The Samsung HW-Q70T is slightly better than the Sonos Beam (Gen 2). The Samsung is a 3.1.2 setup with a dedicated subwoofer that can reproduce a more extended low-bass. It can get louder than the Sonos. However, the Sonos is still a solid choice for listeners who want a small, standalone setup. It's better built with better soundstage, Atmos, and surround performances.

LG SN9YG

The LG SN9YG is better than the Sonos Beam (Gen 2). The LG is a 5.1.2 setup with a dedicated subwoofer that can reproduce a more extended low-bass. It has less compression at max volume, and there are more sound enhancement features available. However, the Sonos is still a solid choice for listeners who want a small, standalone setup. It's better built with better soundstage, center, and surround performances.

Samsung HW-Q800T

The Samsung HW-Q800T is better than the Sonos Beam (Gen 2). The Samsung has a dedicated subwoofer and can reproduce a more extended low-bass. It also gets louder. However, the Sonos is still a solid pick for users who want a small, standalone soundbar. It's better built, and it even has better soundstage, surround, and Atmos performances than the Samsung. You can also upgrade it with a sub and satellites if you want.

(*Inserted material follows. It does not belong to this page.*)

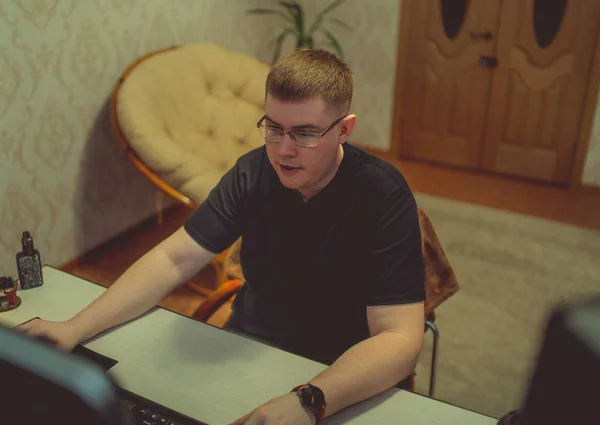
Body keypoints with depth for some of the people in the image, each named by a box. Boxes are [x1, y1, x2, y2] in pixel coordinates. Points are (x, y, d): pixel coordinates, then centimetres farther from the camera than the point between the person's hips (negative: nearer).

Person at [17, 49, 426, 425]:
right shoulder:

Bose Smart Soundbar 900 with Speakers + Bass Module

The Bose Smart Soundbar 900 with Speakers + Bass Module is better than the Sonos Beam (Gen 2) for most uses. The Bose is a 5.1.2 setup with a dedicated sub and satellites. It can reproduce a more extended low-bass, and it gets louder. Its soundstage and surround performances are better, and there are even more wireless playback options to choose from. However, the Sonos' small, compact design may be preferable for users without a lot of space in their setup.

Vizio M Series M51a-H6

The Vizio M Series M51a-H6 is better than the Sonos Beam (Gen 2). The Vizio is a 5.1 setup with a dedicated sub and satellites. It can get louder, and it has a better surrounds performance. Unlike the Sonos, it even has a Full HDMI In port for high-quality passthrough. However, the standalone 5.0 Sonos is still a solid choice for users who want a more compact bar. It's better-built, with a better soundstage and built-in voice assistant capabilities.

Yamaha YAS-408

The Sonos Beam (Gen 2) is better than the Yamaha YAS-408. The Sonos is a better built 5.0 setup that supports Dolby Atmos content. It has better soundstage, center, and surround performances, too. However, the 2.1 Yamaha comes with a dedicated subwoofer and can reproduce a more extended low-bass. It also gets louder with a bit less compression at max volume.

Klipsch Cinema 600

Depending on your listening habits, you may prefer either the Klipsch Cinema 600 or the Sonos Beam (Gen 2). The Klipsch is a 3.1 setup with a dedicated subwoofer that can reproduce more low-bass. That said, the 5.0 Sonos is better built, and it has a smaller, more compact design. Its soundstage, center, and surround performances are better. Unlike the Klipsch, it supports Dolby Atmos content, and it has built-in voice assistant capabilities.

Bose Solo 5

The Sonos Beam (Gen 2) is better than the Bose Solo 5. The Sonos is a better built 5.0 setup with better soundstage, center, and surround performances. Unlike the Bose, it supports Atmos content, has built-in voice assistant capabilities, and offers HDMI ports for connectivity. There are even more sound enhancement features available, including room correction.

Klipsch Cinema 800

The Klipsch Cinema 800 is better for mixed usage than the Sonos Beam (Gen 2). The Klipsch is a 3.1 setup with a dedicated subwoofer that can reproduce a more extended low-bass. It also gets louder with less compression at max volume. That said, if you prefer a smaller standalone bar, the Sonos is still a great choice. It's a better built 5.0 setup with better soundstage, surround, and Atmos performances.